In verse 17, God makes a distinction between the physical people and the spiritual people (sheep and sheep/rams and goats/lean sheep and fat sheep). The physical sheep destroy what God has given them (v. 18) and oppress the true sheep (v. 19). So God will judge between the physical sheep and the spiritual sheep (v. 20). He will gather His true spiritual sheep from among His physical people (v. 22). And the Shepherd over them will be the greater Son of David (v. 23 – see Psalm 23). He will make a new covenant with us and restore the wasteland (v. 25). This speaks of our final salvation, as do verses 26-31.
Chapter 35 revisits the judgment of Edom (see 25:12-14). God is against Edom and will make it a wasteland (35:3), because they aided Babylon in their siege (v. 5). Note that God calls this the “final punishment” of the physical people. We see that Edom had hopes of taking the land from Judah and Israel (v. 10). But it was always God’s land, not Israel’s. God will bring on them what they brought against Judah (v. 11), and they will know Who He is (v. 12). Their deeds against Judah were really deeds against YHWH (vv. 12-13).
Chapter 36 applies this same judgment to Judah. Just like God pronounced judgment against “Mount Seir” (35:1) who “”magnified” themselves against God (35:13), so the “mountains of Israel” (36:1) were punished, a metaphor for their self-exaltation. As the nations around Israel rejoiced in her fall, so will those nations likewise fall (vv. 2-7 – see chapter 25-27). God is lumping in Israel and Judah with the rest of the nations – they are no different.
But there is hope. The mountains of Israel will yield fruit for the remnant that will return (v. 8), because God is for them and will turn to them (v. 9). The wasteland will be reinhabited (v. 10). God will multiply the remnant and do good to them (v. 11). That Israel will be the inheritance of the nation shows us that this is the spiritual remnant. They will no longer be the reproach of the nations (v. 15 – see 5:14 and 22:4). This section is the promise to reverse the judgments of 6:1-14.
In verses 16-21, we see that God had concern for His holy name because the people of Judah continued to profane it even in captivity. So it is not for their sake, but for the sake of His own name that God will act for His spiritual people (v. 22). God will vindicate Himself (v. 23) by gathering those from all nations as His own (v. 24). He will Himself wash them from their sin (v. 25) and will give them a new heart and spirit (v. 26 – see 11:19-20). And this “new spirit” will be the very Spirit of God (v. 27) Who will cause the spiritual people to walk in holiness. It is these that will be God’s people (v. 28). God will deliver them from their sin and abundantly bless them (v. 29) and they will repent of their sin (v. 31). God will do this all for the sake of His own name (v. 32).
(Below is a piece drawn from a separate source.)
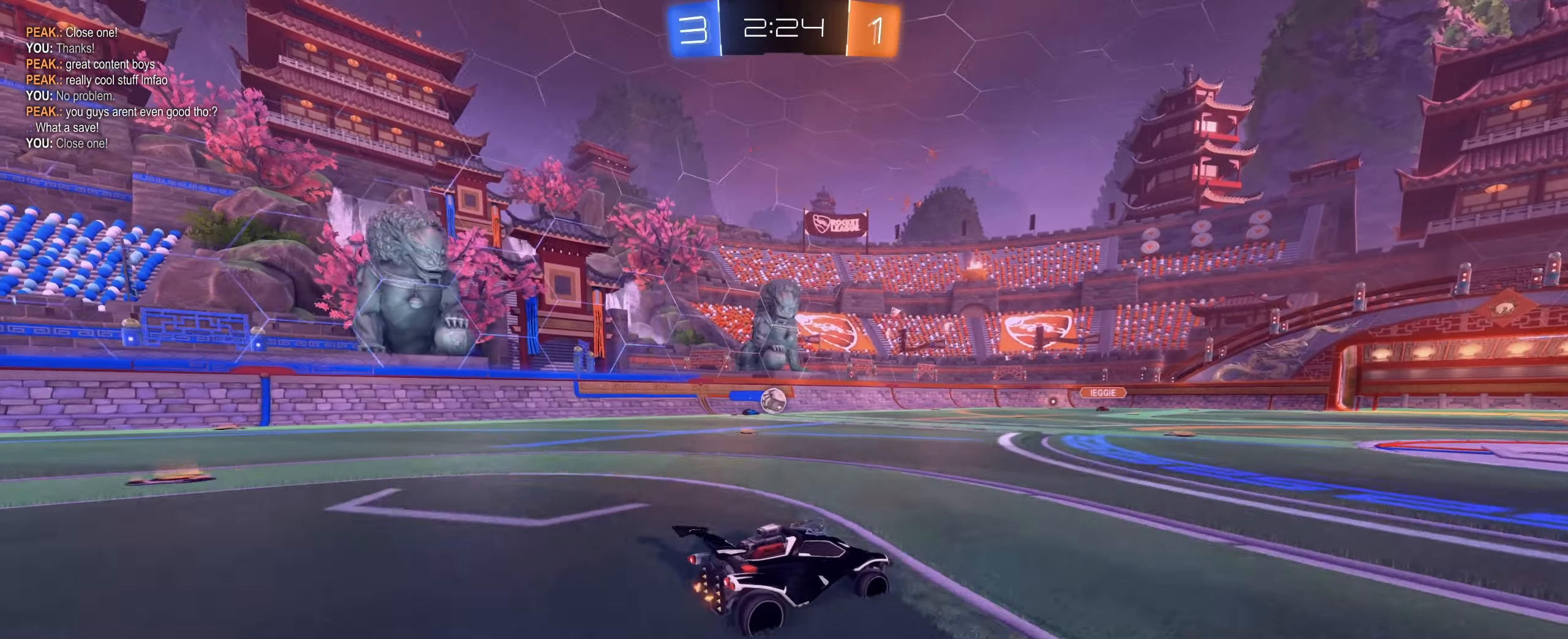
{"keys": ["w"], "mouse": [], "events": []}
On the day God cleanses us from our sin (v. 33), He will bless us rather than punish us – He will make the wasteland inhabited (v. 34). And we will be like the Garden of Eden – the place where God dwells with man – where heaven meets earth (v. 35). And all the nations will through us know Who He is (v. 36). The flock will expand beyond physical Israel (v. 37 – see John 10:16). Verse 38 literally says “like a flock of holiness.” This is what the church is called to be. Because we are the watchman of the whole world (see 33:1-9).